=== Task material ===
■ ■ ■
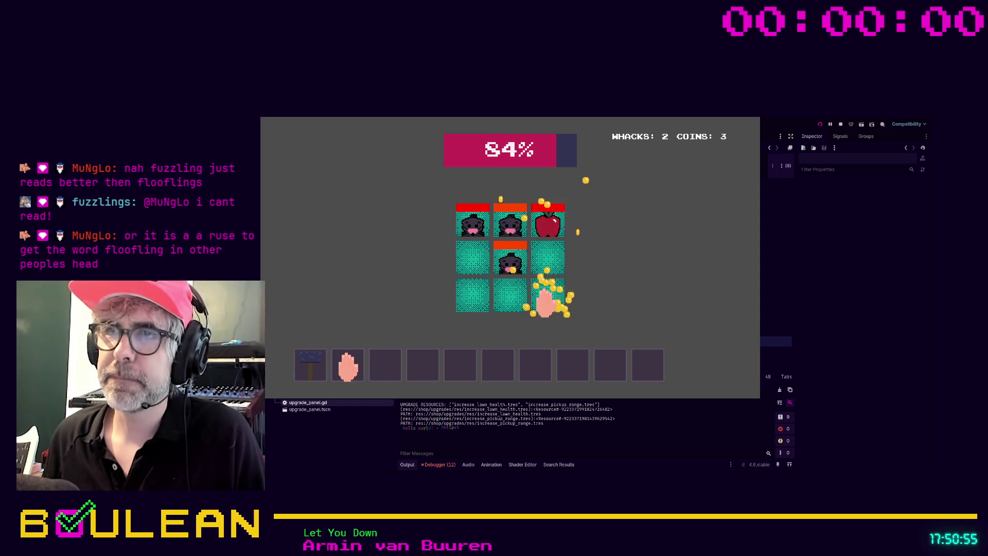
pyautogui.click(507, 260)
■ ■ ■
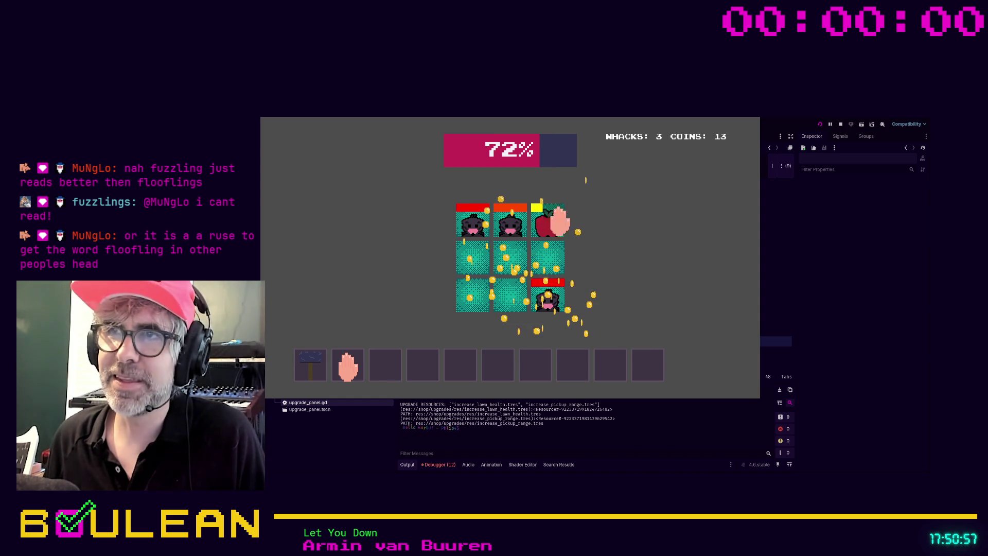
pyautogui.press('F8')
■ ■ ■
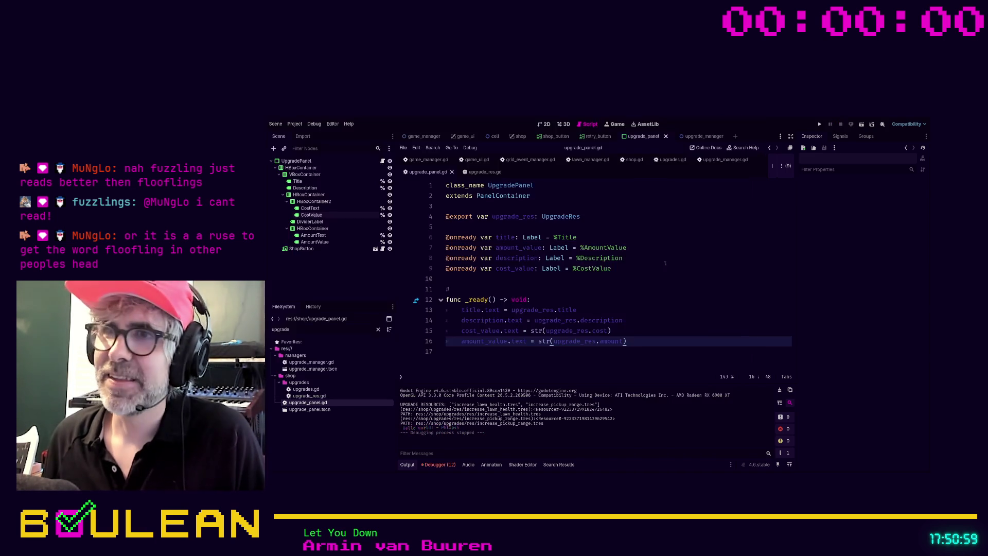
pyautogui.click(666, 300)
■ ■ ■
=== What is being asked ===
Using the listing, copy every line where the word "click" shows up.

=== Answer for this exercise ===
pyautogui.click(507, 260)
pyautogui.click(666, 300)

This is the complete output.